The coefficient of determination tells us the proportion (or percentage) of the total variability of the dependent variable, y that is accounted for or explained by the independent variable x. If the value is 1, then the values of y are completely explained by x. There is a perfect association between x and y.

A value closer to 0 shows a low proportion of variation in y explained by x. On the other hand value closer to 1 shows that the variable x can predict the actual value of the variable y.

**Can Coefficient of Determination be Negative? Why or Why Not?**

The coefficient of determination is defined as the square of the correlation coefficient (r). Since the square of any real number can never be negative we conclude that the coefficient of determination can never be negative. Note that it can be equal to 0, but it cannot take any value lower than that.

On the other hand, the coefficient of correlation r can be either positive or negative depending on the relationship between the two variables. If an increase in the value of one variable leads to an increase in the other, then the correlation is positive. If an increase in the value of one variable leads to a decrease in the other, then the correlation is negative.

#### If the correlation between two variables is 0.496, what is the coefficient of determination?

As explained earlier we should square the correlation coefficient to obtain the coefficient of determination.

Coefficient of Determination = 0.496^{2} = 0.246

**If the coefficient of determination is a positive value, then what can we say about the regression equation?**

If the coefficient of determination is a positive value, then the regression equation can have either a positive slope or a negative slope. In short, we cannot make any assumptions about how the variables are correlated. If the variables are positively correlated, the regression equation will have a positive slope. If the variables are negatively correlated then the regression equation will have a negative slope.

The reason we cannot make any conclusions about the slope of the line, in this case, is *that the coefficient of determination is always positive*. So no extra information about the regression lines can be extracted from this fact.

**What is the coefficient of determination in linear regression?**

The coefficient of determination represents the ratio of SSR (Regression Sum of Squares) to SST (Total Sum of Squares). The SSE (Error Sum of Squares) can be calculated as the difference between the SSR and SST.
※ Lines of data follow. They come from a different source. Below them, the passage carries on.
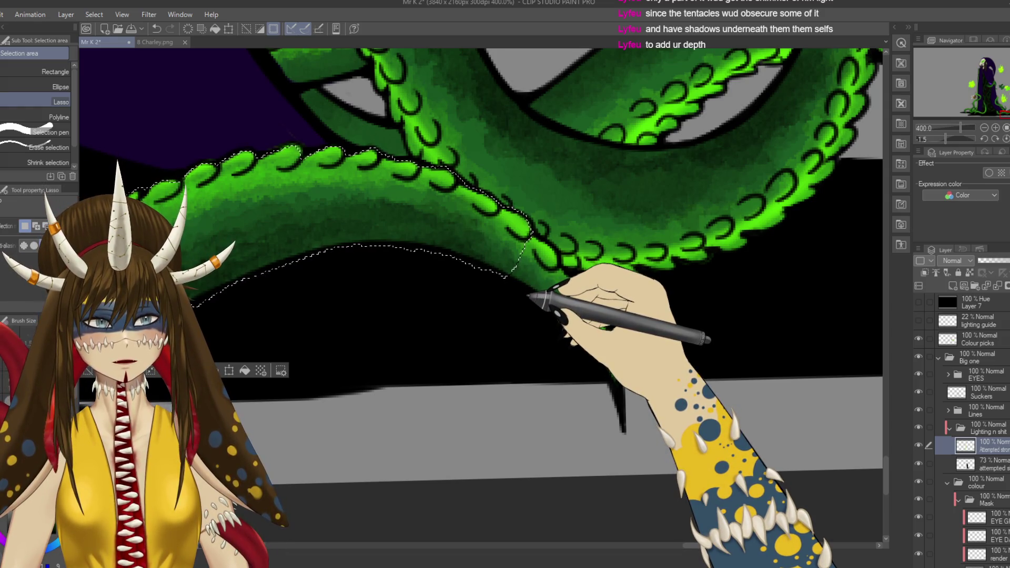
{"action": "mouse_move", "coordinate": [532, 232]}
{"action": "left_mouse_down"}
{"action": "mouse_move", "coordinate": [606, 319]}
{"action": "mouse_move", "coordinate": [619, 405]}
{"action": "mouse_move", "coordinate": [589, 337]}
{"action": "mouse_move", "coordinate": [530, 270]}
{"action": "mouse_move", "coordinate": [512, 274]}
{"action": "left_mouse_up"}
{"action": "scroll", "coordinate": [481, 294], "scroll_direction": "down", "scroll_amount": 5}
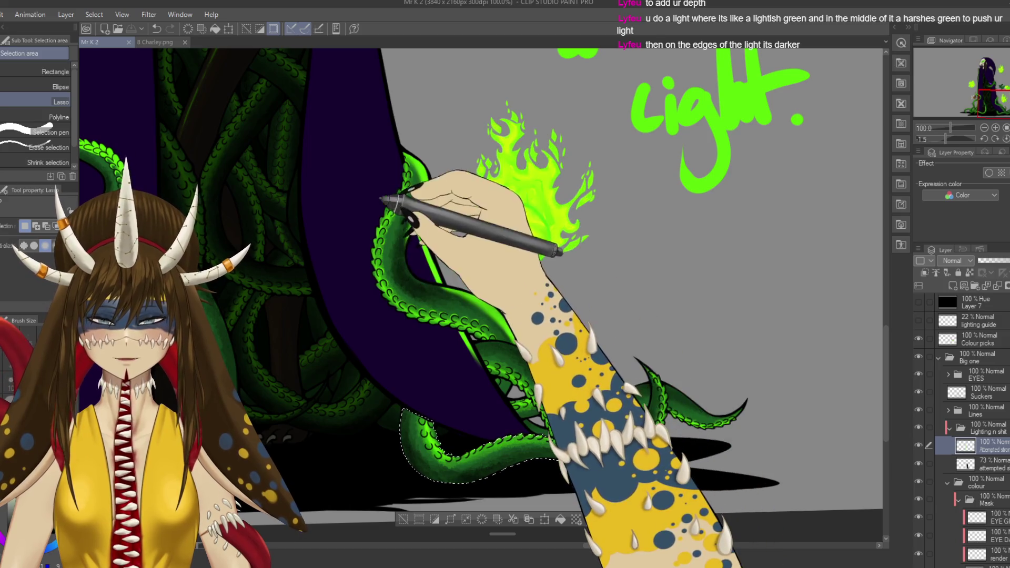
{"action": "scroll", "coordinate": [482, 308], "scroll_direction": "left", "scroll_amount": 5}
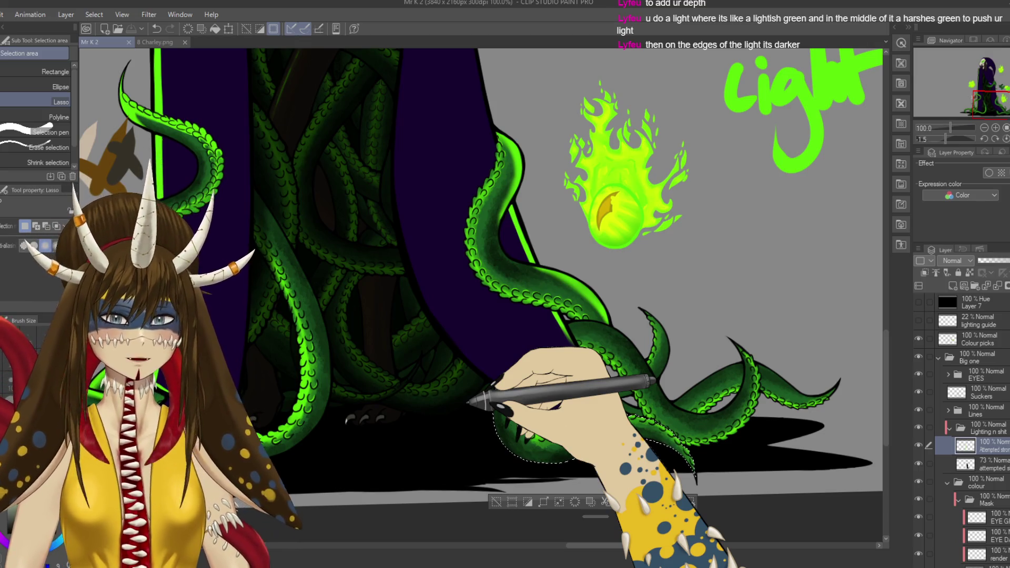
{"action": "scroll", "coordinate": [468, 420], "scroll_direction": "up", "scroll_amount": 5}
{"action": "scroll", "coordinate": [469, 402], "scroll_direction": "down", "scroll_amount": 5}
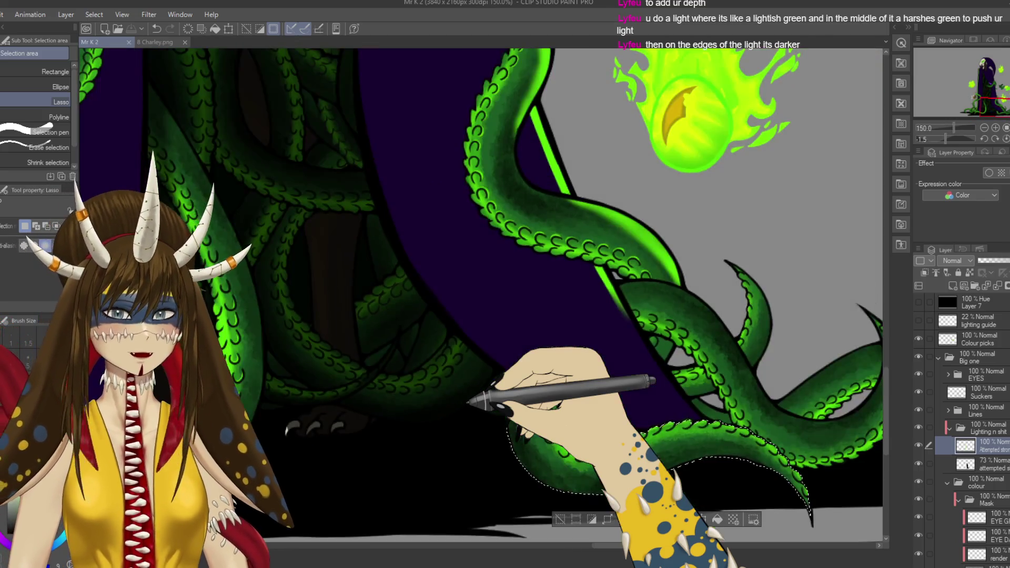
{"action": "left_click_drag", "start_coordinate": [468, 402], "coordinate": [337, 329]}
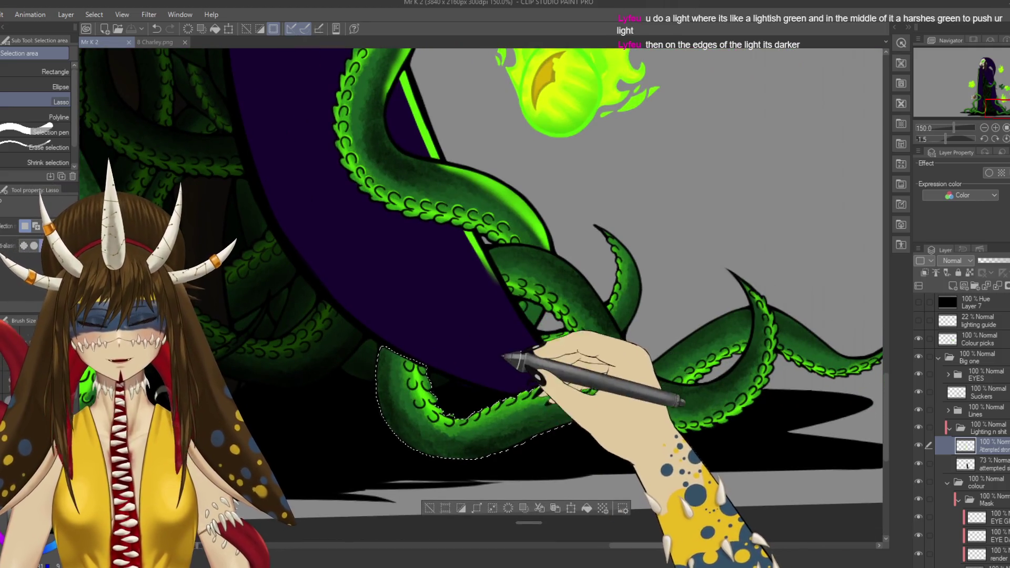
Step: Try the Watercolor and Soft airbrush tools, then save the drawing
{"action": "key", "text": "b"}
{"action": "key", "text": "b"}
{"action": "left_click_drag", "start_coordinate": [601, 377], "coordinate": [605, 288]}
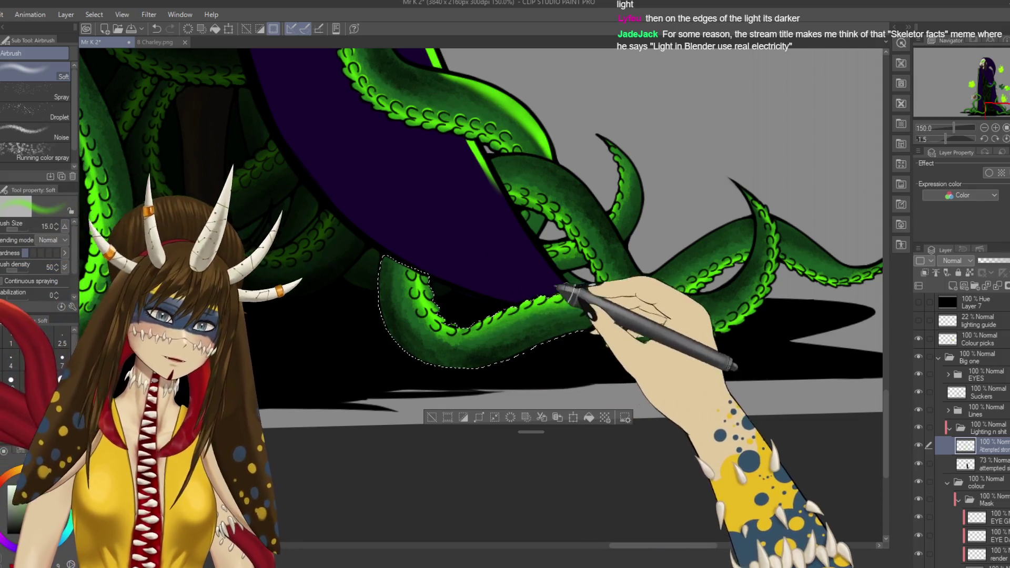
{"action": "key", "text": "ctrl+s"}
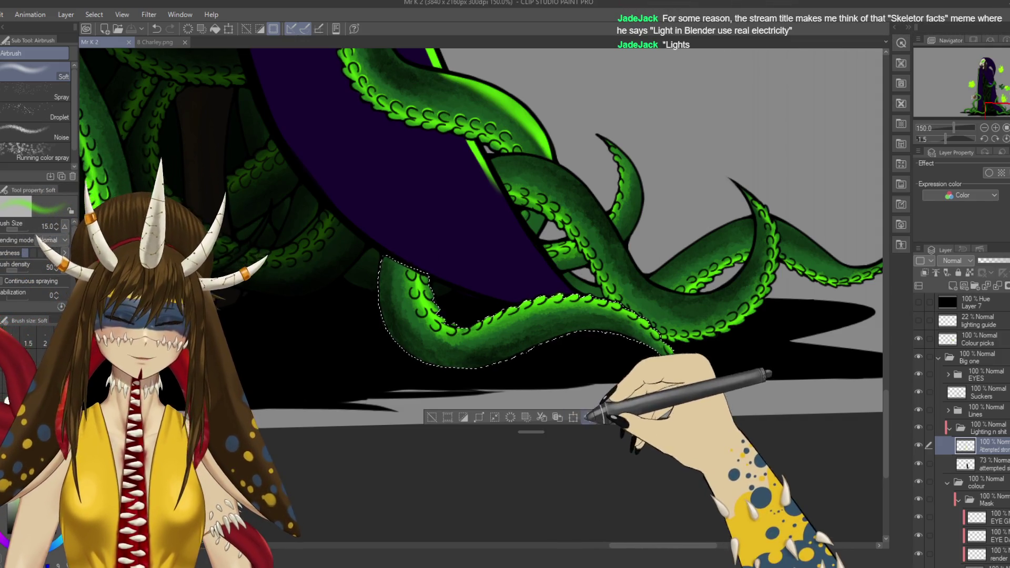
Step: Paint bright green rim light along the selected tentacle's top edge with the G-pen
{"action": "key", "text": "b"}
{"action": "key", "text": "p"}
**In a regression analysis if SSE = 200 and SSR = 300, then the coefficient of determination is equal to?**

Since SSE (Error Sum of Squares) is equal to 200 and SSR (Regression Sum of Squares) is equal to 300 we can find the value of SST (Total Sum of Squares) by adding them.

SST = SSR + SSE = 200 + 300 = 500.

Coefficient of Determination = SSR/SST = 300/500 = 0.6

**In a regression analysis if SST = 4500 and SSE = 1575, then the coefficient of determination is equal to?**

Since SSE (Error Sum of Squares) is equal to 1575 and SST (Total Sum of Squares) is equal to 4500 we can find the value of SSR (Regression Sum of Squares) by subtracting them.
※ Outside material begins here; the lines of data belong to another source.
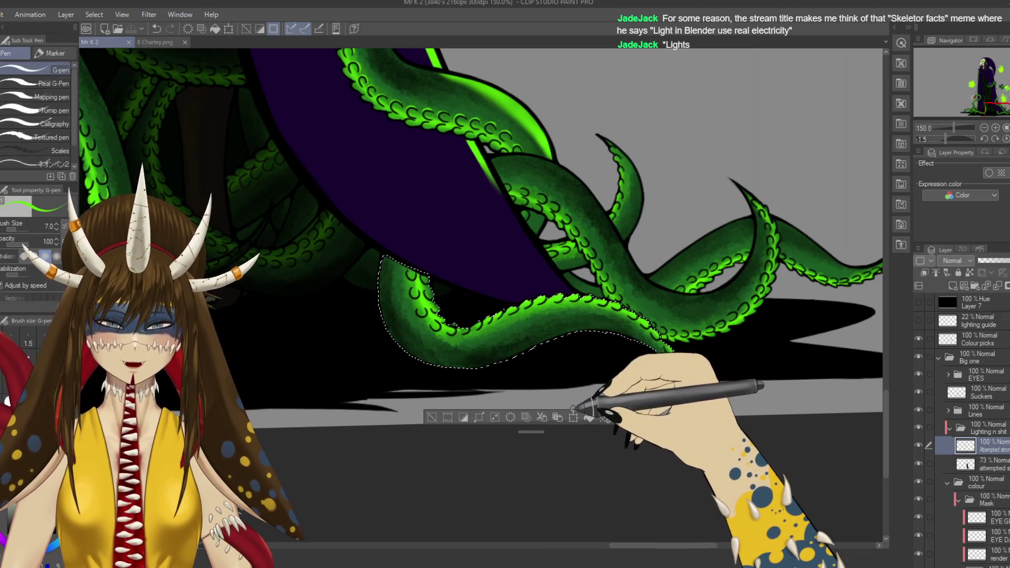
{"action": "scroll", "coordinate": [568, 392], "scroll_direction": "up", "scroll_amount": 3}
{"action": "scroll", "coordinate": [556, 196], "scroll_direction": "up", "scroll_amount": 2}
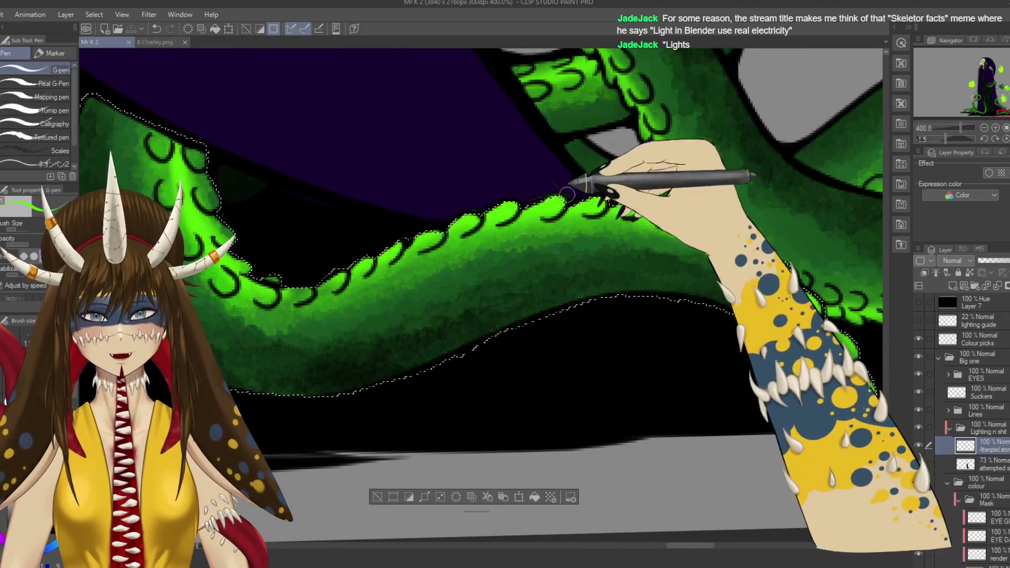
{"action": "mouse_move", "coordinate": [654, 214]}
{"action": "left_mouse_down"}
{"action": "mouse_move", "coordinate": [605, 216]}
{"action": "mouse_move", "coordinate": [643, 199]}
{"action": "mouse_move", "coordinate": [661, 203]}
{"action": "mouse_move", "coordinate": [388, 244]}
{"action": "mouse_move", "coordinate": [408, 242]}
{"action": "left_mouse_up"}
{"action": "left_click_drag", "start_coordinate": [475, 300], "coordinate": [592, 422]}
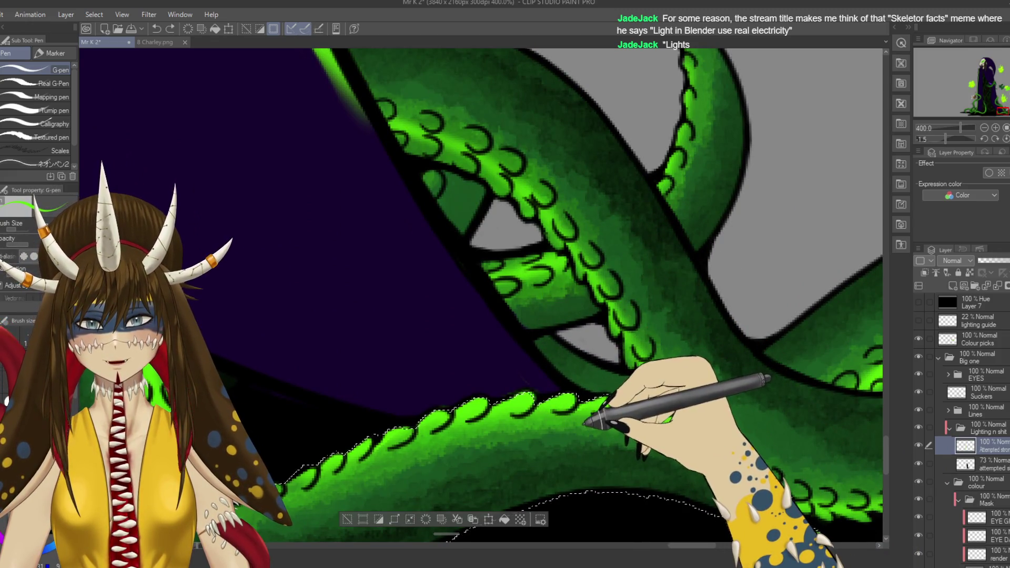
{"action": "left_click_drag", "start_coordinate": [547, 413], "coordinate": [484, 350]}
{"action": "scroll", "coordinate": [592, 403], "scroll_direction": "down", "scroll_amount": 4}
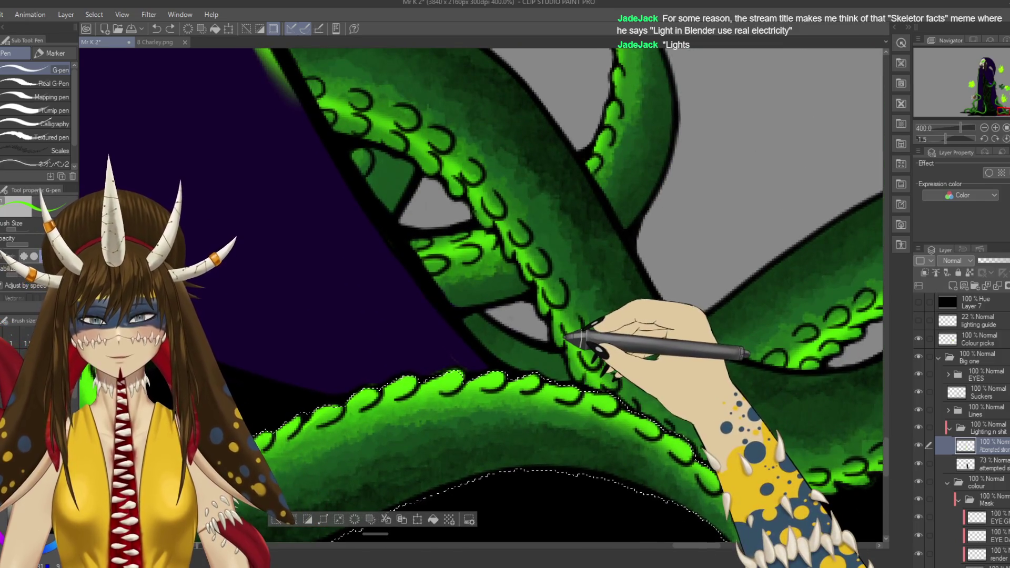
{"action": "scroll", "coordinate": [560, 340], "scroll_direction": "down", "scroll_amount": 3}
{"action": "scroll", "coordinate": [561, 344], "scroll_direction": "up", "scroll_amount": 3}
SSR = SST – SSE = 4500 – 1575 = 2925.

Coefficient of Determination = SSR/SST = 2925/4500 = 0.65

**What does a coefficient of determination equal to zero indicate?**

If the value of the coefficient of determination is equal to zero then it means that the coefficient of correlation of the two variables is equal to zero. This means that there is no linear relationship between the two variables.

It is important to note that even though there may be no linear relationship, the two variables can have a non-linear dependence on each other. For example, it is possible that one variable is equal to the square of the other variable.